The police get bonuses for every ticket they issue, or
There are quotas for traffic tickets the police have to meet
Not quite. While an officer who successfully issues more tickets than another officer may receive faster promotions or win awards for their traffic enforcement efforts, this is really no different than any other job. Promotions are based on hard work. This can be problematic when police aren’t asked to account for their conduct, as is the case with the Immediate Roadside Prohibition scheme. But it doesn’t work that way with traffic court. Police know they can be cross-examined, and they know that a Judicial Justice of the Peace will scrutinize their evidence. So there isn’t the same incentive to lie as there may be with an IRP.
There are no bonuses for issuing the most traffic tickets. The police officer does not receive a percentage of the fine amount that you are charged when you are issued a ticket. If that were the case, we would never see police officers ignoring cars traveling at 65 km per hour on Kingsway, because each one of those cars is dollars in the cop’s pocket. If that were the case, this West Vancouver corporal would live in a gigantic mansion. Based on this, he likely doesn’t. If he does, it’s not paid for by traffic tickets. You can also check out Vancouver Police Department salaries, which are routinely published on their site. If you look at those numbers you can see how consistent the remuneration appears; if bonuses were awarded for issuing traffic tickets, then this would not be the case. Instead, traffic officers would be making more money than the Chief Constable.

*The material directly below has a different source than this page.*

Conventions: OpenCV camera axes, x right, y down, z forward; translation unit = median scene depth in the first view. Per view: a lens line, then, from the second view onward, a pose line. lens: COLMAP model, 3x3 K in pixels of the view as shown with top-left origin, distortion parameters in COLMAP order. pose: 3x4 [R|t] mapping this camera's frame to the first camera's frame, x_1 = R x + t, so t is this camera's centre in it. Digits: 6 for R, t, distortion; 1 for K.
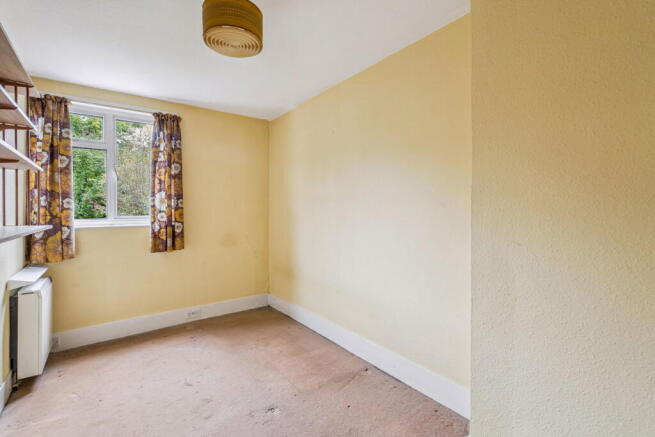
lens RADIAL K [[307.0, 0, 327.3], [0, 307.0, 215.9], [0, 0, 1]] dist [-0.001061, 0.001514]
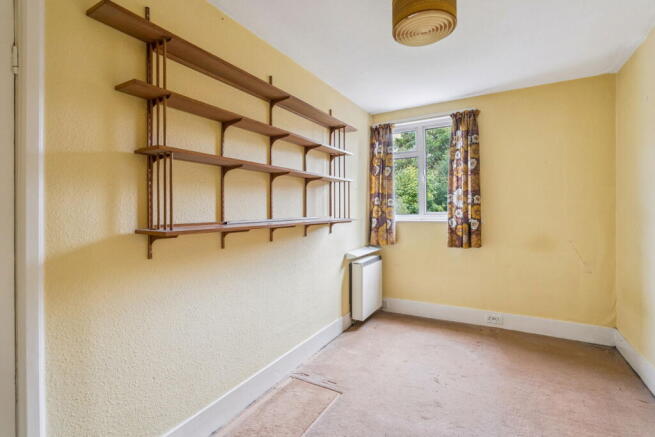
lens RADIAL K [[307.0, 0, 326.9], [0, 307.0, 212.2], [0, 0, 1]] dist [-0.001061, 0.001514]
pose [[0.393723, 0.008916, -0.919186, 0.234223], [-0.009681, 0.999938, 0.005552, -0.002398], [0.919178, 0.006712, 0.393785, 0.196876]]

If I dispute my ticket, the officer is not likely to show up
This may have been true in the past. In 2008, the Vancouver Police Department conducted an audit of their traffic court attendance and found that 25% of the time, tickets were dismissed because the officer did not attend court. They implemented special measures to ensure that officers were more likely to be notified of court dates, and within a year the non-attendance rate had dropped to 19%. In fact, the police put a lot of resources into studying what makes traffic court time most effective. It is foolish to count on the idea that the officer will not attend. In my own experience, this happens very rarely.
Furthermore, police are paid to attend court. So they really have no reason not to attend. They’re being paid to be there. The Violation Ticket Centre has access to every officer’s calendar, and will schedule hearing dates based on an officer’s availability. This means that traffic court dates will not conflict with previously-scheduled trials, booked vacation, or training. As well, numerous files are scheduled at a time whenever possible. I commonly meet officers who are appearing on five to ten traffic tickets at a time. When they have multiple tickets to prosecute, it is less likely that the officer will not come to court.
There are many other common misconceptions about disputing a traffic ticket that I have heard, but this post would never end if I listed them all. The best advice I have for anyone facing a traffic ticket is to speak with an experienced driving lawyer about their ticket. The worst thing you can do is show up to court expecting that a certain argument will win you the day, only to find out after you’ve been convicted that you were mistaken. Hiring a lawyer can prevent you from finding yourself in this position. It’s a lot easier to succeed in the first instance than it is on an appeal after you’ve advanced the wrong defence the first time around.